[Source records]
::::::::

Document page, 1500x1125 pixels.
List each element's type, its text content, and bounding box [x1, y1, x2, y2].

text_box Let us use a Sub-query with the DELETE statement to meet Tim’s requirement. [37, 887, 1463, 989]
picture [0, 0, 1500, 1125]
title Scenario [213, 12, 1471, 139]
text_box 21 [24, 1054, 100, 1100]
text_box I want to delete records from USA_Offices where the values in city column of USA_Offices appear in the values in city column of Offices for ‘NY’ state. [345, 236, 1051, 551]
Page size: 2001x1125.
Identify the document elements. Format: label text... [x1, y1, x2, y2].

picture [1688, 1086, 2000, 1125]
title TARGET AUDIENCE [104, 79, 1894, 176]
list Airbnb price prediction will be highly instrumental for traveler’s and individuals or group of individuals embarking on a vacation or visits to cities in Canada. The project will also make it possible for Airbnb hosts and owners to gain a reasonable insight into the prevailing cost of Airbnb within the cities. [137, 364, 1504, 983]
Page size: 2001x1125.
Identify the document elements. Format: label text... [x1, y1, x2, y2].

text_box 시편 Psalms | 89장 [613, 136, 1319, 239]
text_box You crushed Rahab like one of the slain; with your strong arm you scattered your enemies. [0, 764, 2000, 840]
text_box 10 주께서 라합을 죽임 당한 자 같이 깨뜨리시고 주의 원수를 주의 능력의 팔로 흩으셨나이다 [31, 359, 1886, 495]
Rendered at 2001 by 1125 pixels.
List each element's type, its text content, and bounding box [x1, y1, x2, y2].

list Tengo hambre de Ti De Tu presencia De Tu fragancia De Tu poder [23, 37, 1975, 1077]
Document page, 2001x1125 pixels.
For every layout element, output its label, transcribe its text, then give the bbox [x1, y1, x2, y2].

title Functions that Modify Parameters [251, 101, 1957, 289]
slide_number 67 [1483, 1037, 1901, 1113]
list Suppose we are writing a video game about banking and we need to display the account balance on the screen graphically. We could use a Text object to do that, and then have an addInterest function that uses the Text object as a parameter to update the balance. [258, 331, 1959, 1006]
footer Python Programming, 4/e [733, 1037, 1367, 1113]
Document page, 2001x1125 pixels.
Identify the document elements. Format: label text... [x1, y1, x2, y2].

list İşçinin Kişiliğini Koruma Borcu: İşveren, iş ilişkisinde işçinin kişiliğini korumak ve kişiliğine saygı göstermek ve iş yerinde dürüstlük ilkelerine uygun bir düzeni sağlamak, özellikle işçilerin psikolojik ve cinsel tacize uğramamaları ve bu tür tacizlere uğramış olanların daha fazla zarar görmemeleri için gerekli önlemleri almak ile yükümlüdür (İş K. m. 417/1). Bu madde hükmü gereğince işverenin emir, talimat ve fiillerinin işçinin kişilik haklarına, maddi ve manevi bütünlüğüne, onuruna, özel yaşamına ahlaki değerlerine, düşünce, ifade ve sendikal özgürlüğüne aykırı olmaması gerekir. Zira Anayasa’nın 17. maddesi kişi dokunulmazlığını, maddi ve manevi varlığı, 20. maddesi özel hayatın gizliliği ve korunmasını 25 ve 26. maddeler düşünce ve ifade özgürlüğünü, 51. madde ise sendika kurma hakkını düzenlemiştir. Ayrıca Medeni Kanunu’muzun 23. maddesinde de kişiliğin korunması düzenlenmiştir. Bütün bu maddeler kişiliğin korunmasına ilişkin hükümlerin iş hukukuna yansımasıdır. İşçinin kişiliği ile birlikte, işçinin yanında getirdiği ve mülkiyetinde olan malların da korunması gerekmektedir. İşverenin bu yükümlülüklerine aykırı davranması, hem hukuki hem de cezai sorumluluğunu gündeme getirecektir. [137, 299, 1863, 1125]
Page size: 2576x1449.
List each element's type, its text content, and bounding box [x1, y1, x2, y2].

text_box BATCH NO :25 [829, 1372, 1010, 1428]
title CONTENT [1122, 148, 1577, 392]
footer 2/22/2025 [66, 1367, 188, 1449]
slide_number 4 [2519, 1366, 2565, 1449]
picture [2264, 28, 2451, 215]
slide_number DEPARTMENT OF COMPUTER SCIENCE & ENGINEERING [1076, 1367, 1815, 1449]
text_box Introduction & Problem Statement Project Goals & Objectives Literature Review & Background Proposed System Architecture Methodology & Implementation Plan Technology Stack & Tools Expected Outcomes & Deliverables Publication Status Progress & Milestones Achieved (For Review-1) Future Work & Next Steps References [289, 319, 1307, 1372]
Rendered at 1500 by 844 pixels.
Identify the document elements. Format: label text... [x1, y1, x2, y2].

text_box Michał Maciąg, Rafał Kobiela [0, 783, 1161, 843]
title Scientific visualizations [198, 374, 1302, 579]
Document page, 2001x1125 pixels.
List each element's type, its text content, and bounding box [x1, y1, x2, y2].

::::::::

Return the entries above word for word.

## Task solution
Document page, 1500x1125 pixels.
List each element's type, its text content, and bounding box [x1, y1, x2, y2].

text_box Let us use a Sub-query with the DELETE statement to meet Tim’s requirement. [37, 887, 1463, 989]
picture [0, 0, 1500, 1125]
title Scenario [213, 12, 1471, 139]
text_box 21 [24, 1054, 100, 1100]
text_box I want to delete records from USA_Offices where the values in city column of USA_Offices appear in the values in city column of Offices for ‘NY’ state. [345, 236, 1051, 551]
Page size: 2001x1125.
Identify the document elements. Format: label text... [x1, y1, x2, y2].

picture [1688, 1086, 2000, 1125]
title TARGET AUDIENCE [104, 79, 1894, 176]
list Airbnb price prediction will be highly instrumental for traveler’s and individuals or group of individuals embarking on a vacation or visits to cities in Canada. The project will also make it possible for Airbnb hosts and owners to gain a reasonable insight into the prevailing cost of Airbnb within the cities. [137, 364, 1504, 983]
Page size: 2001x1125.
Identify the document elements. Format: label text... [x1, y1, x2, y2].

text_box 시편 Psalms | 89장 [613, 136, 1319, 239]
text_box You crushed Rahab like one of the slain; with your strong arm you scattered your enemies. [0, 764, 2000, 840]
text_box 10 주께서 라합을 죽임 당한 자 같이 깨뜨리시고 주의 원수를 주의 능력의 팔로 흩으셨나이다 [31, 359, 1886, 495]
Rendered at 2001 by 1125 pixels.
List each element's type, its text content, and bounding box [x1, y1, x2, y2].

list Tengo hambre de Ti De Tu presencia De Tu fragancia De Tu poder [23, 37, 1975, 1077]
Document page, 2001x1125 pixels.
For every layout element, output its label, transcribe its text, then give the bbox [x1, y1, x2, y2].

title Functions that Modify Parameters [251, 101, 1957, 289]
slide_number 67 [1483, 1037, 1901, 1113]
list Suppose we are writing a video game about banking and we need to display the account balance on the screen graphically. We could use a Text object to do that, and then have an addInterest function that uses the Text object as a parameter to update the balance. [258, 331, 1959, 1006]
footer Python Programming, 4/e [733, 1037, 1367, 1113]
Document page, 2001x1125 pixels.
Identify the document elements. Format: label text... [x1, y1, x2, y2].

list İşçinin Kişiliğini Koruma Borcu: İşveren, iş ilişkisinde işçinin kişiliğini korumak ve kişiliğine saygı göstermek ve iş yerinde dürüstlük ilkelerine uygun bir düzeni sağlamak, özellikle işçilerin psikolojik ve cinsel tacize uğramamaları ve bu tür tacizlere uğramış olanların daha fazla zarar görmemeleri için gerekli önlemleri almak ile yükümlüdür (İş K. m. 417/1). Bu madde hükmü gereğince işverenin emir, talimat ve fiillerinin işçinin kişilik haklarına, maddi ve manevi bütünlüğüne, onuruna, özel yaşamına ahlaki değerlerine, düşünce, ifade ve sendikal özgürlüğüne aykırı olmaması gerekir. Zira Anayasa’nın 17. maddesi kişi dokunulmazlığını, maddi ve manevi varlığı, 20. maddesi özel hayatın gizliliği ve korunmasını 25 ve 26. maddeler düşünce ve ifade özgürlüğünü, 51. madde ise sendika kurma hakkını düzenlemiştir. Ayrıca Medeni Kanunu’muzun 23. maddesinde de kişiliğin korunması düzenlenmiştir. Bütün bu maddeler kişiliğin korunmasına ilişkin hükümlerin iş hukukuna yansımasıdır. İşçinin kişiliği ile birlikte, işçinin yanında getirdiği ve mülkiyetinde olan malların da korunması gerekmektedir. İşverenin bu yükümlülüklerine aykırı davranması, hem hukuki hem de cezai sorumluluğunu gündeme getirecektir. [137, 299, 1863, 1125]
Page size: 2576x1449.
List each element's type, its text content, and bounding box [x1, y1, x2, y2].

text_box BATCH NO :25 [829, 1372, 1010, 1428]
title CONTENT [1122, 148, 1577, 392]
footer 2/22/2025 [66, 1367, 188, 1449]
slide_number 4 [2519, 1366, 2565, 1449]
picture [2264, 28, 2451, 215]
slide_number DEPARTMENT OF COMPUTER SCIENCE & ENGINEERING [1076, 1367, 1815, 1449]
text_box Introduction & Problem Statement Project Goals & Objectives Literature Review & Background Proposed System Architecture Methodology & Implementation Plan Technology Stack & Tools Expected Outcomes & Deliverables Publication Status Progress & Milestones Achieved (For Review-1) Future Work & Next Steps References [289, 319, 1307, 1372]
Rendered at 1500 by 844 pixels.
Identify the document elements. Format: label text... [x1, y1, x2, y2].

text_box Michał Maciąg, Rafał Kobiela [0, 783, 1161, 843]
title Scientific visualizations [198, 374, 1302, 579]
Document page, 2001x1125 pixels.
List each element's type, its text content, and bounding box [x1, y1, x2, y2].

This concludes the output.